La campagne de démolition des constructions jugées anarchiques à Kinshasa a franchi une nouvelle étape avec l’intervention des bulldozers au marché de l’UPN, dans la commune de Ngaliema. En l’espace de deux jours, plusieurs bâtiments ont été réduits en gravats, laissant derrière eux des commerçants désemparés et des moyens de subsistance brutalement interrompus. Cette opération, qui fait suite à celle du marché Bayaka à Ngiri-Ngiri, soulève des questions sur la préparation et l’accompagnement des personnes affectées, alors que la rentrée scolaire approche.

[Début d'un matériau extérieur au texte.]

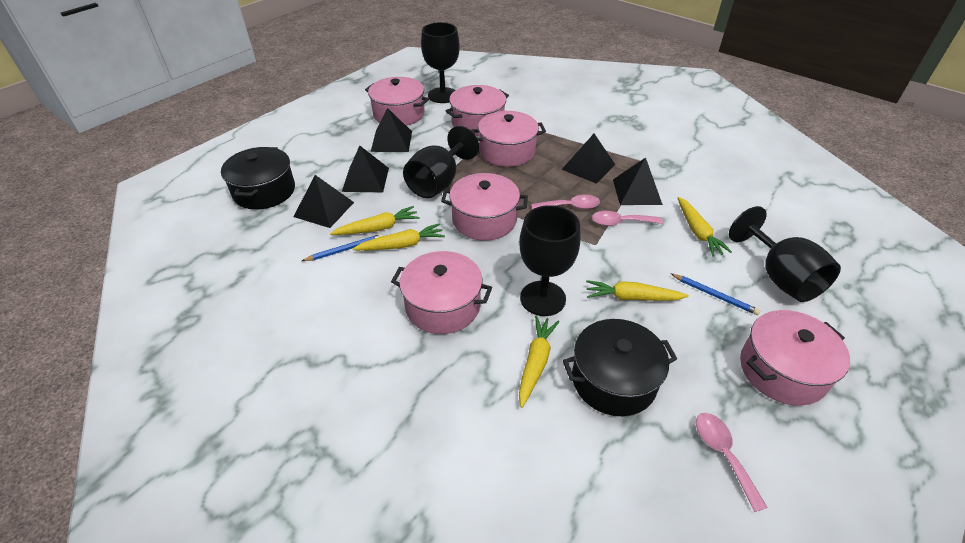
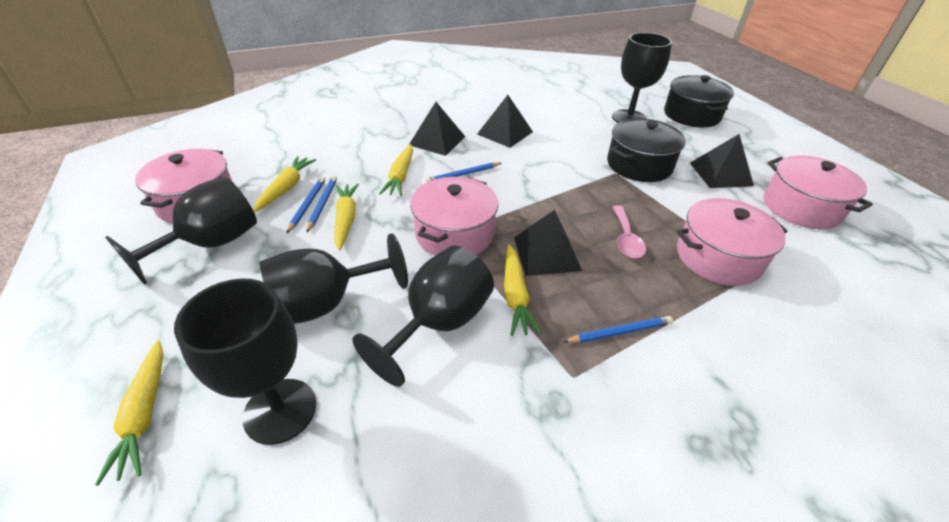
black goblet: [403,126,479,198] [421,22,460,103] [519,205,581,316] [729,206,841,302] = 4 -> [105,176,257,285] [174,278,316,445] [259,233,408,324] [352,246,494,387] [612,33,672,123] = 5
black pyramid: [293,175,354,228] [342,146,389,192] [371,108,412,152] [561,133,615,184] [613,157,663,205] = 5 -> [409,102,465,156] [477,95,533,148] [514,210,582,276] [690,134,754,188] = 4
blue pencil: [302,234,383,261] [671,274,760,315] = 2 -> [287,177,325,233] [307,176,337,232] [426,163,501,183] [564,316,673,343] = 4
pink pot: [365,77,429,126] [391,251,492,334] [441,173,528,241] [446,85,509,136] [471,111,546,167] [740,310,850,406] = 6 -> [135,149,232,224] [410,177,498,256] [676,198,788,286] [764,156,873,229] = 4
pink spoon: [531,195,600,209] [592,211,663,226] [696,413,768,512] = 3 -> [613,205,646,259] = 1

Des pertes matérielles lourdes pour les vendeurs
Au marché de l’UPN, les traces de la démolition sont visibles partout. Devantures éventrées, étals détruits et marchandises ensevelies sous les décombres témoignent de l’ampleur des dégâts. Pour de nombreux vendeurs, le choc reste difficile à surmonter. Un commerçant victime de l’opération témoigne : « Je suis parmi les victimes ici. L’un d’entre nous a même fait une crise lorsqu’il a découvert que son établissement avait été démoli. » Ces pertes matérielles représentent un coup dur pour des familles qui dépendent entièrement de ces activités commerciales pour subvenir à leurs besoins quotidiens.
Une rentrée scolaire compromise par la destruction des commerces
À quelques semaines de la rentrée scolaire, cette situation aggrave les difficultés financières de nombreux ménages. Beaucoup comptaient sur les revenus de leurs activités pour faire face aux dépenses du ménage et aux frais de scolarité de leurs enfants. Un autre vendeur déplore : « Notre plus grand regret, c’est que la rentrée scolaire approche. On ne nous a même pas laissé le temps de faire sortir nos marchandises. » La destruction soudaine des étals prive ces familles d’une source de revenus essentielle au moment où les dépenses éducatives s’annoncent.
Un manque d’information qui accentue l’incertitude
Au-delà des pertes matérielles, plusieurs occupants dénoncent un manque d’information autour de cette opération. Certains affirment avoir été surpris par l’arrivée des engins de démolition et regrettent l’absence d’un délai suffisant pour prendre les dispositions nécessaires. Une commerçante confie : « Franchement, nous n’avions pas été suffisamment informés. Nous avons été surpris. Aujourd’hui, on nous parle de la construction d’un nouveau marché, mais nous restons dans l’incertitude. » Cette absence de communication claire laisse les victimes dans le flou quant à leur avenir économique immédiat.
Des activités économiques suspendues à une solution
Derrière les bâtiments détruits, ce sont des dizaines d’activités économiques qui se retrouvent aujourd’hui suspendues. Les commerçants, privés de leurs outils de travail, espèrent désormais des explications claires ainsi que des mesures concrètes de la part des autorités provinciales. La relocalisation éventuelle vers un nouveau marché reste une promesse qui, pour l’heure, ne compense pas les pertes subies. L’incertitude pèse sur la capacité de ces ménages à retrouver rapidement une stabilité financière, alors que les besoins de la rentrée scolaire se font pressants.